Önerilen proje ODTÜ-Deniz Bilimleri Enstitüsü tarafından yürütülecek ve üç yıl sürecektir. Proje kapsamında, İğneada'dan Batum'a kadar, Türkiye'nin Karadeniz kıyısal alanının tümünü kapsayacak şekilde, biri kış sonu diğeri ise yaz sonu olmak üzere aynı yıl içinde iki deniz saha çalışması gerçekleştirilecektir. Yüzey klorofil konsantrasyonu ve orta ölçekli akıntı-girdap- cephe sistemlerinin dağılımı gerçek zamanlı uydu verileri değerlendirilerek saptanacak ve araştırma seferlerinin tam zamanlaması ve önceden belirlenmiş istasyon ağında operasyonel değişiklikler yapmak için kullanılacaktır. İkinci olarak, klorofil konsantrasyonları ve su seviyesi değişimlerini içeren geçmiş ve güncel uydu verileri kapsamlı bir şekilde incelenerek, birincil üretim ile cephe sistemindeki kararsızlıklar, orta ölçekli döngüler ve değişimler arasındaki ilişkiler ve bu ilişkilerde zaman içinde ortaya çıkan değişkenlik ortaya konmaya çalışılacaktır.
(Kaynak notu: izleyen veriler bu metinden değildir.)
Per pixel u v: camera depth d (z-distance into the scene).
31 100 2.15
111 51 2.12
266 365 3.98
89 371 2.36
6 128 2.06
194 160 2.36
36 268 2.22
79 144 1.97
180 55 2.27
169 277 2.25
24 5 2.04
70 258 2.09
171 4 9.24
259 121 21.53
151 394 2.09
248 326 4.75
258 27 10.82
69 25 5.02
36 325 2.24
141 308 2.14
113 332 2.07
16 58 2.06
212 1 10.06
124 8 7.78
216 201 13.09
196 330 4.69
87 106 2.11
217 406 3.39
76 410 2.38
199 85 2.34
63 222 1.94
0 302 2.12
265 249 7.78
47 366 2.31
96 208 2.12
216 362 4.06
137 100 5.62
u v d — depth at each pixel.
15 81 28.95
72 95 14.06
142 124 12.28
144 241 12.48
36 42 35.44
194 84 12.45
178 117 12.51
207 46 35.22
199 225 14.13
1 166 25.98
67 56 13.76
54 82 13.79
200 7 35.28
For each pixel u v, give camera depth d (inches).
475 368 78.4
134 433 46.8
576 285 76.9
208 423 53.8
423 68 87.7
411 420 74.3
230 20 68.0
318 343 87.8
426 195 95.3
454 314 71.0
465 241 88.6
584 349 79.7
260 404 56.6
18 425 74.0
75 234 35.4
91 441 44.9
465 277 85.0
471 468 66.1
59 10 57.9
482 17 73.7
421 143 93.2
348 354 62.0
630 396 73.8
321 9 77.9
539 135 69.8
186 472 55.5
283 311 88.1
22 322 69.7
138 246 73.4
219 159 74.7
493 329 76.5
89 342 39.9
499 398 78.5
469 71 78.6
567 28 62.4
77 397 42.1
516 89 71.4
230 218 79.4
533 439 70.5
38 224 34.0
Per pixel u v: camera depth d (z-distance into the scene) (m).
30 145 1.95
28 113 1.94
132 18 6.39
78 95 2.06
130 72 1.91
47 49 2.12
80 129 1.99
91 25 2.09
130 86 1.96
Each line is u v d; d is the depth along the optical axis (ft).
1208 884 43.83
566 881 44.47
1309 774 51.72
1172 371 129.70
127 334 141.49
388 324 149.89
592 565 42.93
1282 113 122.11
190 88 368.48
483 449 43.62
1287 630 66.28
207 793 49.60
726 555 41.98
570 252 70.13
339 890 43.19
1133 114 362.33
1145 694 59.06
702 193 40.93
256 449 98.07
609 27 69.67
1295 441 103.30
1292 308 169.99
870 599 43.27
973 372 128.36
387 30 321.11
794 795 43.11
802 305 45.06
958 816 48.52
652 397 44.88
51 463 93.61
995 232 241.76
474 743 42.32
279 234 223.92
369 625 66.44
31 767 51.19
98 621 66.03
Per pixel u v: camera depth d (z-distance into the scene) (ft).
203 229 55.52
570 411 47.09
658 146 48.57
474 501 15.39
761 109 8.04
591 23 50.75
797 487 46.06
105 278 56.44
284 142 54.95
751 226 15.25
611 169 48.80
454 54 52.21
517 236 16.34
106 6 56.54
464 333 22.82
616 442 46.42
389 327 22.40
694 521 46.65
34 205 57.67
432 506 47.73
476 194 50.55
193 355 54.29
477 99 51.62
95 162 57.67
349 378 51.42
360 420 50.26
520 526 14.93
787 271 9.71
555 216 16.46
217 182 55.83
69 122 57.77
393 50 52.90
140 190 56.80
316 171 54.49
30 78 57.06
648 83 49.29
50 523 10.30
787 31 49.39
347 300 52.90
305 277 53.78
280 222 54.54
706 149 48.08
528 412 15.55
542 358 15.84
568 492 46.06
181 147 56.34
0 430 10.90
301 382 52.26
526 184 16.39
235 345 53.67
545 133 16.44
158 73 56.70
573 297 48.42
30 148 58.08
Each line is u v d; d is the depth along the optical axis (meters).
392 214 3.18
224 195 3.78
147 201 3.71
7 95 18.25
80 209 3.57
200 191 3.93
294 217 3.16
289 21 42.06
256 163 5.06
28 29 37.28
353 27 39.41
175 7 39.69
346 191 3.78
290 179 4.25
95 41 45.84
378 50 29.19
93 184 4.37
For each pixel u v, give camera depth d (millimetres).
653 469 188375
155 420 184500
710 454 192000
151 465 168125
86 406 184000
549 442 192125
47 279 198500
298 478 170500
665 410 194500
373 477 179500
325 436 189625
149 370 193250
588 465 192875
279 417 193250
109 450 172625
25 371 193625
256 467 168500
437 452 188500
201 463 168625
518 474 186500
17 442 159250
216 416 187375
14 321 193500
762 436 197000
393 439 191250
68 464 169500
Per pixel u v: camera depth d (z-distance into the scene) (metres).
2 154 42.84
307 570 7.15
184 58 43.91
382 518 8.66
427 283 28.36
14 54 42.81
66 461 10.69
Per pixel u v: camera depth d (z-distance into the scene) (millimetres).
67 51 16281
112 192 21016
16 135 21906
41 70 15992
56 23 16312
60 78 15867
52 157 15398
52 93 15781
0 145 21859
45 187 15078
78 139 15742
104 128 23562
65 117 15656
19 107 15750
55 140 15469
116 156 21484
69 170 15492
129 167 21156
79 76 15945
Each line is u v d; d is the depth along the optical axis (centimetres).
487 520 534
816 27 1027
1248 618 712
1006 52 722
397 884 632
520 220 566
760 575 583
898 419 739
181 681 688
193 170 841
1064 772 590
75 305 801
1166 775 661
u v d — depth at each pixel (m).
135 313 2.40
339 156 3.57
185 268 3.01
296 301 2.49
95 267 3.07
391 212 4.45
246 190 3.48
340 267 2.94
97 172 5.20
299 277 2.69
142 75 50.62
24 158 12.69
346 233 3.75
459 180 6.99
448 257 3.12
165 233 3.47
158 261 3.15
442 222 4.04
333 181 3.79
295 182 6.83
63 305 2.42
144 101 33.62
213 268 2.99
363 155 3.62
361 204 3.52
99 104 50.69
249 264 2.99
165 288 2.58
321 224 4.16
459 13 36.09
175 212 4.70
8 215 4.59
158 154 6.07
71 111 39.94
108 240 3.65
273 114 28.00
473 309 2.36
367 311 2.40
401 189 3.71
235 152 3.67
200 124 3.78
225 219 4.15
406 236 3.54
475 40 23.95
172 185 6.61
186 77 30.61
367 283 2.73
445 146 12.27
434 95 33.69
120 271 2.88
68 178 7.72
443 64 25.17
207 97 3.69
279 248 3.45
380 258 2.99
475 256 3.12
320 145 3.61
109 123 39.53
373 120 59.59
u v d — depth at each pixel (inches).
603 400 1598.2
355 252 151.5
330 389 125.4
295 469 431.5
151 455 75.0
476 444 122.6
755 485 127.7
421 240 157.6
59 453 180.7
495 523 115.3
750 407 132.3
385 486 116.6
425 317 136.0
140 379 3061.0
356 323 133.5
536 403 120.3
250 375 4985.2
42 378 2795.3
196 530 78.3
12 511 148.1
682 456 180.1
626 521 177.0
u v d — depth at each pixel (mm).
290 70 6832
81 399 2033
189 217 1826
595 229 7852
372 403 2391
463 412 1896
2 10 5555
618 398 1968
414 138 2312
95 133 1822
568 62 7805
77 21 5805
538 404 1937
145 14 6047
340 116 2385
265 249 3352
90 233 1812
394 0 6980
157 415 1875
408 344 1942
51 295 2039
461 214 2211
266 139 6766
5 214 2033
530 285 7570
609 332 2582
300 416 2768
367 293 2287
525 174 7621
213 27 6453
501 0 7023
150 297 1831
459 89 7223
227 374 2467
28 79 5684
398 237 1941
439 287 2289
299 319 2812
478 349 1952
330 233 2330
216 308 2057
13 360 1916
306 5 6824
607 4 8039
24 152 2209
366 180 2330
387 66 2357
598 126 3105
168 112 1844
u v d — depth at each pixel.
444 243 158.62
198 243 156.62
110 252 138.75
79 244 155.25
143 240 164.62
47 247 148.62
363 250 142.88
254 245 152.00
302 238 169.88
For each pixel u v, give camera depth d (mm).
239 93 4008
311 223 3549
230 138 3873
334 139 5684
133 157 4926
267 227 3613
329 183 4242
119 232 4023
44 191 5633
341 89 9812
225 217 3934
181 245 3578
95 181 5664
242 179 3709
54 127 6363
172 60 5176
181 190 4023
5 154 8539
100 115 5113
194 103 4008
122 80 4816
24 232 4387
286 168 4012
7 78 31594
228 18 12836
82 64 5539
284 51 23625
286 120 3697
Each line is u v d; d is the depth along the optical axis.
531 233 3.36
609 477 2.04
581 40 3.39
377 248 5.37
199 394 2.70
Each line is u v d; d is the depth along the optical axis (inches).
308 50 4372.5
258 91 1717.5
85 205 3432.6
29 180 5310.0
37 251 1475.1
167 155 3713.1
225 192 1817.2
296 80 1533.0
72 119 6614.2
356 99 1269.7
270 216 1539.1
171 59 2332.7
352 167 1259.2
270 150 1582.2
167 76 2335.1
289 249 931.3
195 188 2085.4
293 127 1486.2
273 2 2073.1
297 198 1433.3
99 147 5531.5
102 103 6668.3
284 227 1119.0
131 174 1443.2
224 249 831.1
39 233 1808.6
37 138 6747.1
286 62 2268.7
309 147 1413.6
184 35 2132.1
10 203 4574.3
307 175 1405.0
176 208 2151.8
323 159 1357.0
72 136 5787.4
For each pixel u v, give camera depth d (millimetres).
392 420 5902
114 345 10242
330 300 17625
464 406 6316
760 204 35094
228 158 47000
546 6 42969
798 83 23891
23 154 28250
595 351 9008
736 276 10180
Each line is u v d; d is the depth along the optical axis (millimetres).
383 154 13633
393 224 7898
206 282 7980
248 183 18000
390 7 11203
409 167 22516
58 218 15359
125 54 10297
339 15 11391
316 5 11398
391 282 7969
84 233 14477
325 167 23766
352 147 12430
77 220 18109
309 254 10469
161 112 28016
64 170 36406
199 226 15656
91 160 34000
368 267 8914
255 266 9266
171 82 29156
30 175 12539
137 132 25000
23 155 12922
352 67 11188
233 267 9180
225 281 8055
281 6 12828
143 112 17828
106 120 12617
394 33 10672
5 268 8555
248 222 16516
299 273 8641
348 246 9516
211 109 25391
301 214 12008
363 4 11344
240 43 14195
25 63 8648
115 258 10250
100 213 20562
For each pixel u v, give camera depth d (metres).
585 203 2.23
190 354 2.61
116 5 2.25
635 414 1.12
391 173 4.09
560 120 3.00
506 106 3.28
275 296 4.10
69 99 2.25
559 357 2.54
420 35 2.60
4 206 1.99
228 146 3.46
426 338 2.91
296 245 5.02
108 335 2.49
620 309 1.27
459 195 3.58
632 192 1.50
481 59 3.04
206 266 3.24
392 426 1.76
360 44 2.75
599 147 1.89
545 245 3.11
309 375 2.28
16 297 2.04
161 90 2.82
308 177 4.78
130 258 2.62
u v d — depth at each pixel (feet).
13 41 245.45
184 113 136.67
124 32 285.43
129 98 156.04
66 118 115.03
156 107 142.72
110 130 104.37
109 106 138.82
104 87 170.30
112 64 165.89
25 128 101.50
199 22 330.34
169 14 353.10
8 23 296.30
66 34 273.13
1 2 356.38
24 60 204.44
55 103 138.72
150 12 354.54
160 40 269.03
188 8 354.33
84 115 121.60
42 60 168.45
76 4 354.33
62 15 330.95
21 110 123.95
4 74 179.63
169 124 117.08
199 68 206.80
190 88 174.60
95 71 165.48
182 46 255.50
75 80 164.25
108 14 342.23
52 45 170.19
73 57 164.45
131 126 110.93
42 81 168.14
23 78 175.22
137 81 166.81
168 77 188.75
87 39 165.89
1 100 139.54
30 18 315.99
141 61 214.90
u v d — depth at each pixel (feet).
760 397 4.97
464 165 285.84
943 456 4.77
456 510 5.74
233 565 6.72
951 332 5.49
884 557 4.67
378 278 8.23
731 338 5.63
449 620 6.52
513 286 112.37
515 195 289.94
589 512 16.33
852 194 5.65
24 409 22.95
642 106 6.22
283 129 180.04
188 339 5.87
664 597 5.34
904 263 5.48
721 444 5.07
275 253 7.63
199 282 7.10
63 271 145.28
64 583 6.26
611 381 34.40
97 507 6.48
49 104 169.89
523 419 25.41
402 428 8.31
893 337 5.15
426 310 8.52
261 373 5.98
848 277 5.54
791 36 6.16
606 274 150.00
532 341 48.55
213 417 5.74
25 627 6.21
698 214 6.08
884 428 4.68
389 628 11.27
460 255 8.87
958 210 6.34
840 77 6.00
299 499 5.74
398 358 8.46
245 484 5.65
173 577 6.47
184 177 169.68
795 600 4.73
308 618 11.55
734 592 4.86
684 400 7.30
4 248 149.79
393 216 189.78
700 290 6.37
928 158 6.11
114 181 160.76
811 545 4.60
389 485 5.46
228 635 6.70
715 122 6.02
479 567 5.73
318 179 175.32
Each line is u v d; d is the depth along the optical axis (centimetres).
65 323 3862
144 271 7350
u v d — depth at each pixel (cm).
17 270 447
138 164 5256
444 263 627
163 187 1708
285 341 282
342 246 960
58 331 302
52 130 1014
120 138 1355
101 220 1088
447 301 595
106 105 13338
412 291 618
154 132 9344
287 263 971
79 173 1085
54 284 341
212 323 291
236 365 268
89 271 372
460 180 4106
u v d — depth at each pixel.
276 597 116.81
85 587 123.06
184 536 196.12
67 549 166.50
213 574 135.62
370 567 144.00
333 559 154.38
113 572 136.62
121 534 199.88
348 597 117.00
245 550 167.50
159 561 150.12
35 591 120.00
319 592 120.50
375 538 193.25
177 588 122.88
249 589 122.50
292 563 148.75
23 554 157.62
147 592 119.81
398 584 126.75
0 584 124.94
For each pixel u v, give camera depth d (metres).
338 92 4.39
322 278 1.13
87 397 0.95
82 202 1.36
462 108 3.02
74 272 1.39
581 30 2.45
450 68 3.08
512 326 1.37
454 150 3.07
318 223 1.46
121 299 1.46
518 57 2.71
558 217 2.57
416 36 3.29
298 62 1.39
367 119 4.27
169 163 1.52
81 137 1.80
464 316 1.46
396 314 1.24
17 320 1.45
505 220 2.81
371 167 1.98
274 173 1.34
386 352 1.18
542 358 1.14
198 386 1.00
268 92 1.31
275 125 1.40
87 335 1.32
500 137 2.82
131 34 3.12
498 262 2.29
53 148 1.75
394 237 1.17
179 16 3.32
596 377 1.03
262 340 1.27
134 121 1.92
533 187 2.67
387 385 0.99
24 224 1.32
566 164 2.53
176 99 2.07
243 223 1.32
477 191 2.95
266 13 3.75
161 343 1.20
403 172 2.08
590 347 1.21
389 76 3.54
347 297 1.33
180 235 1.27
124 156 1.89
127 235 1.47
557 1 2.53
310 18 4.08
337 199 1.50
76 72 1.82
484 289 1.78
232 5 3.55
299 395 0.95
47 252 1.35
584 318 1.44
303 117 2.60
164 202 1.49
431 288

Üçüncü olarak, bu çalışmalar özgün modelleme çalışmaları ile desteklenerek kantitatif bir çerçeveye oturtulacaktır.

Proje sonunda, birincil üretimin fiziksel dinamikler, iklim değişikliği, ötrofikasyon, üst trofik seviyelerin baskısı gibi genel etkenler ile daha objektif bir biçimde ilişkilendirilmesi mümkün olacak, Karadeniz ekosistem davranışlarının daha açık bir şekilde anlaşılmasına katkıda bulunulacaktır. Ayrıca, Karadeniz kıyılarımız boyunca birincil üretiminin sürdürülebilir balıkçılık kapasitesinin saptanmasındaki rolü daha objektif bir biçimde yorumlanabilecek ve kantitatif yöntemlerle belirlenebilecektir. Karadeniz ekosistemi için elde edilecek bilimsel sonuçların benzer marjinal deniz ekosistemlerdeki problemlerin çözümüne yönelik yöntemsel/kuramsal/kavramsal katkılarda bulunma potansiyeli de mevcuttur.